Of the three billion people living in the rural areas of developing countries, 1.2 billion people practice low-input traditional agriculture on small farms. With climate change, the livelihoods and nutrition security of these farmers is ever more dependent on their capacity, and ad hoc institutional support, to easily access, maintain and use quality planting materials that increase productive gains, while also maintaining yield stability and ecosystem resilience. The majority of varieties produced by breeders, however, are for large-scale farming solutions that assume predictable temperature and precipitation patterns.

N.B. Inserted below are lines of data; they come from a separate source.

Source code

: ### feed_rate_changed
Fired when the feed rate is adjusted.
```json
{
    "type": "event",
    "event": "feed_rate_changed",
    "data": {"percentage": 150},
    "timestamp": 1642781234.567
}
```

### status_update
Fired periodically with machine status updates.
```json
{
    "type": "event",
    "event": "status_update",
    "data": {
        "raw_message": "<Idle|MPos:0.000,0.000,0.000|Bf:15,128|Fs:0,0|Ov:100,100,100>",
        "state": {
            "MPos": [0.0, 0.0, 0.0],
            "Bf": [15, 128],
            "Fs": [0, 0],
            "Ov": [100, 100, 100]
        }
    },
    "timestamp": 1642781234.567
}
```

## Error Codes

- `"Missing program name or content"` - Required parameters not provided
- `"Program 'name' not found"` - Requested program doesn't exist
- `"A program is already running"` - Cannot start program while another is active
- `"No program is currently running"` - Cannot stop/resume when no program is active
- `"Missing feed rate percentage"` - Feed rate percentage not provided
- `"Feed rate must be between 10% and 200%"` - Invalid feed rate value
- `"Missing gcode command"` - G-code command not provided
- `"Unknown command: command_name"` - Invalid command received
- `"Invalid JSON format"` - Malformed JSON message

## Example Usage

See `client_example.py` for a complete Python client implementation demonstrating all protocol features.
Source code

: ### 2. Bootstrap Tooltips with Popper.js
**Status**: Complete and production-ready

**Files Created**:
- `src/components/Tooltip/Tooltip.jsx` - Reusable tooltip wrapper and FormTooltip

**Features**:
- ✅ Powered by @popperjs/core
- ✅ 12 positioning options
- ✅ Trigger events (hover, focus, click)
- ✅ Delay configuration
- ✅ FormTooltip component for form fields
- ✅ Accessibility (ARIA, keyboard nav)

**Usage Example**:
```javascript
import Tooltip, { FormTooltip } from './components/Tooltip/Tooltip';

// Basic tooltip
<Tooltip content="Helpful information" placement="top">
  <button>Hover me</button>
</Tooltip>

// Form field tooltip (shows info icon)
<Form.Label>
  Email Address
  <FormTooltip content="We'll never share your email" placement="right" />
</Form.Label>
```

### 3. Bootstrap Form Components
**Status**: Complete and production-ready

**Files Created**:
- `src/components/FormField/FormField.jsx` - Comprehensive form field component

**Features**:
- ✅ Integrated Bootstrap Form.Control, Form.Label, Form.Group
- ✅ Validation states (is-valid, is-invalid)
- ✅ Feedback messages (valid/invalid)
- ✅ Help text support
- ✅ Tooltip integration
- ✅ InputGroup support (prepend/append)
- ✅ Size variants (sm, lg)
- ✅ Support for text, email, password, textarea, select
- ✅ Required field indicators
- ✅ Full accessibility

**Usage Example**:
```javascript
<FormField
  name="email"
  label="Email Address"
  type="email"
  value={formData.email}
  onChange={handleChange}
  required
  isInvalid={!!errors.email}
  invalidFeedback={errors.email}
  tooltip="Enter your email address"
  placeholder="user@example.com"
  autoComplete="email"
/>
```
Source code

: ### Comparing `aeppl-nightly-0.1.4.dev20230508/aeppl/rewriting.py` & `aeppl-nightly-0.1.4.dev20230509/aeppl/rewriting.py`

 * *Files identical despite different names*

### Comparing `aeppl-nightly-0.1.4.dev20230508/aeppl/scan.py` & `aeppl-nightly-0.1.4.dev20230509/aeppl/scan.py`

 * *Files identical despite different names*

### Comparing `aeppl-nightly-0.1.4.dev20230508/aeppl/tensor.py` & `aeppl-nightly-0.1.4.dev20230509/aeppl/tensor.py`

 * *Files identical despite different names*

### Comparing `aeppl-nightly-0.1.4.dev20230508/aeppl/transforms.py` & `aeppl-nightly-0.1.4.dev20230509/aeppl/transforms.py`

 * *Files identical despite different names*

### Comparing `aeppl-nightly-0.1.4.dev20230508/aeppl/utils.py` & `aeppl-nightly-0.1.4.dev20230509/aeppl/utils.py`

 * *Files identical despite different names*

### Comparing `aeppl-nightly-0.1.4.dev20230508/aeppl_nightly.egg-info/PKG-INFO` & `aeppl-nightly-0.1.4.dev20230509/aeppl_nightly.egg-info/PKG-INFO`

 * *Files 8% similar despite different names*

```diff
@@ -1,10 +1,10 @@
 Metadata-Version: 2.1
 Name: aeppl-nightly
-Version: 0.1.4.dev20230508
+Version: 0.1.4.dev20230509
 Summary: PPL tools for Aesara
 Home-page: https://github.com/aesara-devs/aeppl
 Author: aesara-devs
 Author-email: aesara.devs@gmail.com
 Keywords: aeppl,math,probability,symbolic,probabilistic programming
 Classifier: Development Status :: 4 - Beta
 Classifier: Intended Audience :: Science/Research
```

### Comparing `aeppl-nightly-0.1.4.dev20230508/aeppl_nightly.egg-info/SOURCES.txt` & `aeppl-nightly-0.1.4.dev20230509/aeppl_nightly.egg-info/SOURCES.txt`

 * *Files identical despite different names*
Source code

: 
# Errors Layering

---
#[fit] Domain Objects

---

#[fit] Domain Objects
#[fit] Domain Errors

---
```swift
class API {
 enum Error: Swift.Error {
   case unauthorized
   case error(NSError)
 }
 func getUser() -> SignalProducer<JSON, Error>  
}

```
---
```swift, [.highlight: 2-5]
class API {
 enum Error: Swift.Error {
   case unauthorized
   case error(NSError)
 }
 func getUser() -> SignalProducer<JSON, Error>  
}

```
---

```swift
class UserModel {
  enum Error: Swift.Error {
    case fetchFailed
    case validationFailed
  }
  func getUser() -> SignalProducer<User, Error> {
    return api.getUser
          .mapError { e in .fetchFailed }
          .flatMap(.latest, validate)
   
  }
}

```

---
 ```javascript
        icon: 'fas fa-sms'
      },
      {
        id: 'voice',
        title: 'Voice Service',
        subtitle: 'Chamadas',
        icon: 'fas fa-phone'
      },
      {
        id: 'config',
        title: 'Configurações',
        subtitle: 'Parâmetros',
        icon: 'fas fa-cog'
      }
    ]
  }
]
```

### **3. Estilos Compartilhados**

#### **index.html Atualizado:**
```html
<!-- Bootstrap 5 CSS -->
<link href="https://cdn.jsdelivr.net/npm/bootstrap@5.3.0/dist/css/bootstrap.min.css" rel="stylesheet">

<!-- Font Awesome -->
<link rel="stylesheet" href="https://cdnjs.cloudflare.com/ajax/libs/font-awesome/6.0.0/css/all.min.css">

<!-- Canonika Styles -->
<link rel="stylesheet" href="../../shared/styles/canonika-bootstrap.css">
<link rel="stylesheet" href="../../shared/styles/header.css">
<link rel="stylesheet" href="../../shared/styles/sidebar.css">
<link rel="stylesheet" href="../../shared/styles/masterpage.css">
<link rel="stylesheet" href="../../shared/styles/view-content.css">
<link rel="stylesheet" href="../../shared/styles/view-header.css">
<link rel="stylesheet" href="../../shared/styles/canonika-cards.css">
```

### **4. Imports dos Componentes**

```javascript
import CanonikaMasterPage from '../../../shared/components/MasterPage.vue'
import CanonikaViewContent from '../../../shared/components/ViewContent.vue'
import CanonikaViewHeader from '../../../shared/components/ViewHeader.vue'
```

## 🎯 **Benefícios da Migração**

‘Use of genetic diversity and evolutionary plant breeding for enhanced farmer resilience to climate change, sustainable crop productivity and nutrition under rainfed conditions’ is a $5.6 million evolutionary plant breeding programme, funded by an IFAD grant of $3.5 million and national co-funding of $2.1 million. It will pioneer a productive alternative: decentralized breeding to produce and exploit evolutionary crop populations (EP), linked to activities that ensure the availability, multiplication and distribution of quality EP seeds, and a policy environment to support it.

Over the past 20 years national partners from Asia, Africa and the Middle East, together with international researchers have worked together to develop practices linking research to use of traditional varieties within the context of improving the lives of farmers and rural communities through decentralized breeding.

Each country contains areas of important traditional crop varietal diversity for the agreed set of four target crops: wheat, barley, rice and common bean. The multi-country structure of this programme driven under the overall supervision of Bioversity International offers invaluable opportunities for South-South cooperation, capacity building and achieving results with broad applicability and replicability. With strong gender equity, the programme is forged on long-term partnerships and long-term on-the-ground experiments developed together with farming communities, extension institutions and national researchers.

 

IFAD is an international financial institution and specialized United Nations agency based in Rome, the UN’s food and agriculture hub. Since 1978, they have provided US$18.5 billion in grants and low-interest loans to projects that have reached about 464 million people.

Bioversity International is a global research-for-development organization with a vision – that agricultural biodiversity nourishes people and sustains the planet. We deliver scientific evidence, management practices and policy options to use and safeguard agricultural and tree biodiversity to attain sustainable global food and nutrition security.